Divan der persischen Poesie
Divan der persischen Poesie

Blütenlese aus der persischen Poesie, mit einer litterarhistorischen Einleitung, biographischen Notizen und erläuternden Anmerkungen.

Herausgegeben von Julius Hart.

1887 n.Chr.

Inhaltsverzeichnis

Divan der persischen Poesie

Rumi

Aus dem Divan - Ich sah, wie auf zur Sonne sich schwang ein Adelaar

Ich sah, wie auf zur Sonne sich schwang ein Adelaar,
Und wie im Schatten girrte ein Turteltaubenpaar.

Ich sah, wie Wolkenherden der Ost am Himmel trieb,
Und auf der Flur dem Hirten sich stellten Lämmlein dar.

Ich hörte Sterne fragen: wann sollen wir entstehn?
Und Keim' im Körnchen: Sollen wir schlafen immerdar?

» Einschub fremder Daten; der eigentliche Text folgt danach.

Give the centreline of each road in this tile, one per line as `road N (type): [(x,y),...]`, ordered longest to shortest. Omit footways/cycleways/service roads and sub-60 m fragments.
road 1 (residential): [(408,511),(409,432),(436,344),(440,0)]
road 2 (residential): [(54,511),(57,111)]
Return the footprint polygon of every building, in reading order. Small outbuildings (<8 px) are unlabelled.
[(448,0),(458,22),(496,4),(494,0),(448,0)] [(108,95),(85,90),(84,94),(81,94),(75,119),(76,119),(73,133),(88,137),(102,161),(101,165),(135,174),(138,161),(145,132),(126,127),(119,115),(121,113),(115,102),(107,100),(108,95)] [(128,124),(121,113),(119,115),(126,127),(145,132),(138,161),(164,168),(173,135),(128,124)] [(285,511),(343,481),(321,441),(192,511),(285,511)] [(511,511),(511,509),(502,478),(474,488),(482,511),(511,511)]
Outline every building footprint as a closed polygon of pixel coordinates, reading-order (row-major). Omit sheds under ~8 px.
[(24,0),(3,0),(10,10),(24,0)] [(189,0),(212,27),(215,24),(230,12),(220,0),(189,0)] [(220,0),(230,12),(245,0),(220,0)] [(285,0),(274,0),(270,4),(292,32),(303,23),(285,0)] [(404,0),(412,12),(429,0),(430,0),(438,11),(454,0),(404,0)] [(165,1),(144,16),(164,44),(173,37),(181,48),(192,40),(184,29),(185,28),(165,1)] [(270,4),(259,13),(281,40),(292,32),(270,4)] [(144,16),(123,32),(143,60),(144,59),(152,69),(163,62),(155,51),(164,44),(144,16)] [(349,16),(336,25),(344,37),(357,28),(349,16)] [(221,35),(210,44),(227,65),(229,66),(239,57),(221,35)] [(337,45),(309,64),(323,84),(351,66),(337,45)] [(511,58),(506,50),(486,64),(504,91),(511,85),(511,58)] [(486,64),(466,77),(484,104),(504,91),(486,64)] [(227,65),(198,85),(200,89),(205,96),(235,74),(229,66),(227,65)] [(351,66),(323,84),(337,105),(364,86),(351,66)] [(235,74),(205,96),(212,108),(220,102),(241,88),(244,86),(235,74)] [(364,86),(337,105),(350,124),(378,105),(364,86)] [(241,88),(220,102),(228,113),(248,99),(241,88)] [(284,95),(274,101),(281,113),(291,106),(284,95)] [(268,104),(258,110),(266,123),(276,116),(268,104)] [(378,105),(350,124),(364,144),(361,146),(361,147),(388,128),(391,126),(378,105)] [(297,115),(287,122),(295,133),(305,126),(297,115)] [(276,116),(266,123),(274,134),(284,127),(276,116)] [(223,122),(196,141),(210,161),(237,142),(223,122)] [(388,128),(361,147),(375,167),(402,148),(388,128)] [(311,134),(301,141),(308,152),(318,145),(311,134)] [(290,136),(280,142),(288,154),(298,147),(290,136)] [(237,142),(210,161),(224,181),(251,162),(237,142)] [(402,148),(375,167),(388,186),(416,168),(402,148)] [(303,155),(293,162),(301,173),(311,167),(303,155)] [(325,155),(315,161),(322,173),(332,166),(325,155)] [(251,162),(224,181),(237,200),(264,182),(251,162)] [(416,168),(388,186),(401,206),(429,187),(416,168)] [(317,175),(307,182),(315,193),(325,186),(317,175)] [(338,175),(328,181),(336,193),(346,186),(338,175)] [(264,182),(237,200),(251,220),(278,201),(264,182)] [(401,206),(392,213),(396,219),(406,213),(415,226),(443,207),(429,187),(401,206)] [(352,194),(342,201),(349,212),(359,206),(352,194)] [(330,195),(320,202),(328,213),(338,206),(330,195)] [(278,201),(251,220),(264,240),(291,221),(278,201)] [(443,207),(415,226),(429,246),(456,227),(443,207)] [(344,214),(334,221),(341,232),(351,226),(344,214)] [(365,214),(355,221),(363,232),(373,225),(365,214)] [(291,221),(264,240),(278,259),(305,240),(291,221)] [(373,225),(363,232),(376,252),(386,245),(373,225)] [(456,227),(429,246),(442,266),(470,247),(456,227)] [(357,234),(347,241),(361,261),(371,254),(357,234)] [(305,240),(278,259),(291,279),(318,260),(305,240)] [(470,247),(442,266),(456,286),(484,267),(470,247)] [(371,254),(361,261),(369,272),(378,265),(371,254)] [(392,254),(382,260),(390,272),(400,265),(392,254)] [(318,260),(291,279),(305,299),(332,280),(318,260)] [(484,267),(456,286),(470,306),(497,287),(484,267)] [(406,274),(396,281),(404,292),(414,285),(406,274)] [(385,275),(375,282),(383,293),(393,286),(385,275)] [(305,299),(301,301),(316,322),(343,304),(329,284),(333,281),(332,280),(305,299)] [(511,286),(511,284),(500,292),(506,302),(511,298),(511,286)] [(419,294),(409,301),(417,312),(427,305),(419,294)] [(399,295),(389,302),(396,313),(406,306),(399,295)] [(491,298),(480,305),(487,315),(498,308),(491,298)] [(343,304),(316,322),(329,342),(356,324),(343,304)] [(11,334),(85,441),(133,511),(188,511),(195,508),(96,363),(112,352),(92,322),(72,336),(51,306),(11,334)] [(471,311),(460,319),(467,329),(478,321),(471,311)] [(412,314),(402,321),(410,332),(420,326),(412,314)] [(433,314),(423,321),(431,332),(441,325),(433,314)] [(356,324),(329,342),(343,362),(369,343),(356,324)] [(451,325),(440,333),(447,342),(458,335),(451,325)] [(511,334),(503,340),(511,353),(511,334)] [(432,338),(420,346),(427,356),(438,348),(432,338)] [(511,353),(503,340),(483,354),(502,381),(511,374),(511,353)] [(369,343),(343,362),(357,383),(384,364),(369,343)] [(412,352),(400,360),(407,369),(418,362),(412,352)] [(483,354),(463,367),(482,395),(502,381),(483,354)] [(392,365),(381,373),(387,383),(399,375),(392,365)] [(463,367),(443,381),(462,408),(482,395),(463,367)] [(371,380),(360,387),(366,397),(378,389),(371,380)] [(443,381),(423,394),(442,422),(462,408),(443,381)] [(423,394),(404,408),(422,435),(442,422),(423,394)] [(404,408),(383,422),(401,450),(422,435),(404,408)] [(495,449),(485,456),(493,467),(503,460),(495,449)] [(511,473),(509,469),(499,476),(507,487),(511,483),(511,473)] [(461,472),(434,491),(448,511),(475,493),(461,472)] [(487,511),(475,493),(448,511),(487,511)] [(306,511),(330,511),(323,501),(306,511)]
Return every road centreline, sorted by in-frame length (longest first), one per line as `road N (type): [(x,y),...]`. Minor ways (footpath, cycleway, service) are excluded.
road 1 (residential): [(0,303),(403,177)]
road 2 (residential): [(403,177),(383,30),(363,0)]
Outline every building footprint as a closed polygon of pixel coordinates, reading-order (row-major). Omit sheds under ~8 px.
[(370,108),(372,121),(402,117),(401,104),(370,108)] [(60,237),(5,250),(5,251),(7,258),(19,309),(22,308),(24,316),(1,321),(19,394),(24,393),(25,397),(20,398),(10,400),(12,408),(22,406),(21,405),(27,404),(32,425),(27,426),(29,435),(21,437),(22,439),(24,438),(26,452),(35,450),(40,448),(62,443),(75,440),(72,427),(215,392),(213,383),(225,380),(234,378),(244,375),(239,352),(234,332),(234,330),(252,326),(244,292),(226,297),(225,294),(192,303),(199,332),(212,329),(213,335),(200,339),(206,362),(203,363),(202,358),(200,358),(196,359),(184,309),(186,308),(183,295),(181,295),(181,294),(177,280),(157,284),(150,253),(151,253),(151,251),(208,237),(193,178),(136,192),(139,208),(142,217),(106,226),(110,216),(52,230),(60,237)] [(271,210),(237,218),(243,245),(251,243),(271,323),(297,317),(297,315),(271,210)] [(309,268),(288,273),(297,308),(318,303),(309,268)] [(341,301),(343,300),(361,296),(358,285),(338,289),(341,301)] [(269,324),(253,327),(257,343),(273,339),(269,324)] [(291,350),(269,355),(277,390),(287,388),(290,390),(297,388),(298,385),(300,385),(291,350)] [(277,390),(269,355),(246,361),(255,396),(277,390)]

Ich sah ein Gras am Morgen erblühn, und vor der Nacht
Verblühn, und Cedern trotzen den Stürmen tausend Jahr.

Ich sah des Weltmeers Wogen, wie Kön'ge, schaumgekrönt,
Vorm Fels sich niederwerfen, wie Beter am Altar.

Ich sah ein Tröpflein funkeln, Juwel am Sonnenstrahl,
Das, aufgeglüht zu werden, nicht scheute die Gefahr.

Ich sah im Menschenwimmeln sich Städt' und Häuser bau'n,
Und Hügelein zu häufen sich müh'n Ameisenschar.

Ich sah das Roß des Kriegers zertreten Stand und Land,
Daß seine Hufe wurden von Blute rosenfar.

Ich sah den Winter weben aus Flocken ein Gewand
Der Erde, die der Frühling verlassen nackt und bar.

Den Webstuhl hört' ich sausen, der Sonnenschleier wob,
Und sah ein Räuplein weben sein Grab aus Fädlein klar.

Ich sahe Groß und Kleines, und sah auch Kleines groß;
Denn Gottes Gleichnis sah ich in allem, was da war.